Among other differences, the personalities of Justin-Marie (who should be equivalent to Hareton) and Aymeric/Rayzé II (who should be equivalent to Linton) are exactly reversed. I won’t go into detail about the later developments, to avoid spoilers.
While the original novel is unified by the device of Nellie as narrator (relayed by Lockwood), Condé shifts between dozens of narrators, and often the narration strays from the supposed narrator into an anonymous third-person voice, which causes the book to basically fall apart into confusing and seemingly unrelated episodes with uncertain chronology. (This technique could have worked in the historical novel aspects, if it had been better done, as it is in many of Condé’s novels, but not in the Wuthering Heights plot.) The narrative voice is not consistent even within particular narrators; for example, Justin speaking to Rayzé about Catherine’s marriage (and incidentally telling us at length all about his past and what he thought and felt about everything, which Bronte lets us work out ourselves from the action and dialogue) goes on and on with poetic description of scenery and weather, and anachronistic sociological commentary, totally out of character, but then Condé seems to recollect that it is being spoken by Justin and suddenly we get a barrage of slang, Creole phrases, and foul language (with what I particularly dislike, words replaced by ellipsis marks).
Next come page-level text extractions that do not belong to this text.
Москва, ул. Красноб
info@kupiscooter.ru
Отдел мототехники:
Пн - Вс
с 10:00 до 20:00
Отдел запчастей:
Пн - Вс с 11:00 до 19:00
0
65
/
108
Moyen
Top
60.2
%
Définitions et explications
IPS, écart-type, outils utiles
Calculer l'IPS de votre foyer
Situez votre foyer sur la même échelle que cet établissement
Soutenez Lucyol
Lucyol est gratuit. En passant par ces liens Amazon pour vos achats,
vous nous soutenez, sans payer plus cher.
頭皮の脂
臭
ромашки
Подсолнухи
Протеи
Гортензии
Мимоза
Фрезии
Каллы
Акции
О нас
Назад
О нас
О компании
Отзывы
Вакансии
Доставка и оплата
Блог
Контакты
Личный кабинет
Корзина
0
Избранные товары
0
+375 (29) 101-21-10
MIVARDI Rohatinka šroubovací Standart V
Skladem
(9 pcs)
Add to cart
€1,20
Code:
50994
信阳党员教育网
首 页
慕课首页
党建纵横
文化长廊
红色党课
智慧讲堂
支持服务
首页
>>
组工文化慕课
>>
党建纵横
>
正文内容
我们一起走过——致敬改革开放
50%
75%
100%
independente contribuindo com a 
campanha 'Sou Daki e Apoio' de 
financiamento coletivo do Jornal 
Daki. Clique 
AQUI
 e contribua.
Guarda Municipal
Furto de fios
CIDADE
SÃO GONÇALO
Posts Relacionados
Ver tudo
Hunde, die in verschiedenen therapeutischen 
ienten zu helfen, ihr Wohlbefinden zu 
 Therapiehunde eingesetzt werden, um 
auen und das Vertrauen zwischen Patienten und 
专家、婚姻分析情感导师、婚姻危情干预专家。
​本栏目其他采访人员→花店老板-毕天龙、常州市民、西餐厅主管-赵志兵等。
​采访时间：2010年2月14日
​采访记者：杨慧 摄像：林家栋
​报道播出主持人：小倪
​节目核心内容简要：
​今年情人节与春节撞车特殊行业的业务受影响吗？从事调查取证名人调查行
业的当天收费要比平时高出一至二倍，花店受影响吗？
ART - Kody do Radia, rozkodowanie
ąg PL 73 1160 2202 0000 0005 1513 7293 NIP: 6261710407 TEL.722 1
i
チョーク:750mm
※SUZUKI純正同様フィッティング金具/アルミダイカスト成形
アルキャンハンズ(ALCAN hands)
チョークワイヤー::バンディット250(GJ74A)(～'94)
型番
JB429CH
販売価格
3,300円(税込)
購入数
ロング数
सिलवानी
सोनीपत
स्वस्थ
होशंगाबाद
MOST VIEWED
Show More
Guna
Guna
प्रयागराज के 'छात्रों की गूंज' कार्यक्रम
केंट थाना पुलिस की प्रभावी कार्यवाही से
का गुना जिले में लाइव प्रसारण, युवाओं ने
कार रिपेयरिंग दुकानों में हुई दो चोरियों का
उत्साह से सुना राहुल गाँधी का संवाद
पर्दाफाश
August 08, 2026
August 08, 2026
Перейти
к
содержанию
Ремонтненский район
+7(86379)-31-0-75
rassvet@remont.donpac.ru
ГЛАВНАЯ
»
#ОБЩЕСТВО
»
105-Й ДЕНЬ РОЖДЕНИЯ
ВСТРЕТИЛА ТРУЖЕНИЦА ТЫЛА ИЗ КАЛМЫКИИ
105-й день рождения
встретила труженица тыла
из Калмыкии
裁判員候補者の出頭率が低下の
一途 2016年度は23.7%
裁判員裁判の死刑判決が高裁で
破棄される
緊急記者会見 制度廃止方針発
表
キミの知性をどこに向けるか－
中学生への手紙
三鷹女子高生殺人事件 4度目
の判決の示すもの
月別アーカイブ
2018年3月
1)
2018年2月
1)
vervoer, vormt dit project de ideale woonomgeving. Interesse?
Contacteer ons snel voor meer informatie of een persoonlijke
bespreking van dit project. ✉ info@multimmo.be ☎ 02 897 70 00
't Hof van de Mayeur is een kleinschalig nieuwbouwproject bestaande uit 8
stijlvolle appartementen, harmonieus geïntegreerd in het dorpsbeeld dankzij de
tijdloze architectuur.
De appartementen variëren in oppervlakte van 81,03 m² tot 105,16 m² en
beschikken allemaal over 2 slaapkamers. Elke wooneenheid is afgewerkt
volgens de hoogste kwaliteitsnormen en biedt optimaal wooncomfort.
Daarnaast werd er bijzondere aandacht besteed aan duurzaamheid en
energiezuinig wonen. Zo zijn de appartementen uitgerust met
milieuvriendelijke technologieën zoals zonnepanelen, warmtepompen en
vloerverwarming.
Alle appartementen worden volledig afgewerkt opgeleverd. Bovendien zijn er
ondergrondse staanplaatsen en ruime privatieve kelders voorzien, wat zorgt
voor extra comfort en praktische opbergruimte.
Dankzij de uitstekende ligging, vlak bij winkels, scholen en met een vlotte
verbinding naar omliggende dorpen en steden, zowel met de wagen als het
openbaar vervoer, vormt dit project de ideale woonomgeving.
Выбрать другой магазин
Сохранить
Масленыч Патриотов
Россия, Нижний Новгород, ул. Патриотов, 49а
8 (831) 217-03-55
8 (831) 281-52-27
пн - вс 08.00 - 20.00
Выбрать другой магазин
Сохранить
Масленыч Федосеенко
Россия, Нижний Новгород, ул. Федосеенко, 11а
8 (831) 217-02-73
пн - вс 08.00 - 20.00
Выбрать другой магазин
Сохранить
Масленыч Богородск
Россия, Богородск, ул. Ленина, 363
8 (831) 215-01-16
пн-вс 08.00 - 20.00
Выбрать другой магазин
Later on, Rayzé (who, like the original Heathcliff, is supposed to be reserved about anything concerning himself) meets two complete strangers and immediately tells them his entire life-story in detail, from his relationship to Catherine to his studies in Santeria. Of course, he is actually telling the reader. The book is full of this kind of inconsistency of tone and level, and of obvious anachronisms (would Nellie, who has certainly in rural Guadeloupe never seen a “horseless carriage”, really have described someone as “leaving in fourth gear”?)
About two-fifths of the way through the book, Rayzé, for no apparent reason (apart from the needs of the plot), decides to take his family away from L’Engoulvent to one of the larger cities, and the book takes a political turn. The political situation is not shown through the plot, but rather we get out-of-character monologues by various minor characters telling us about the racial history and current conditions on the island. In most cases there is no obvious occasion or audience for these monologues within the novel; they are just addressed to the reader. The actual events as they enter the story of Rayzé and the Linsseuils are unclear and the politics are confused and more superficially dealt with than in her other novels.
My most general impression is that Condé is trying to combine two different sorts of novel within the same book, the homage to Wuthering Heights and a historical novel about Guadeloupe in the period after the abolition of slavery, and perhaps for that reason neither is done well; the two aspects do not coalesce into any coherent whole.
I almost DNF’d this several times, but having liked many of Condé’s novels I persisted, hoping it would improve. It does have some good moments, especially in the second half which completely diverges from Wuthering Heights, and largely abandons the political plot as well, but on the whole it is far below her usual standards.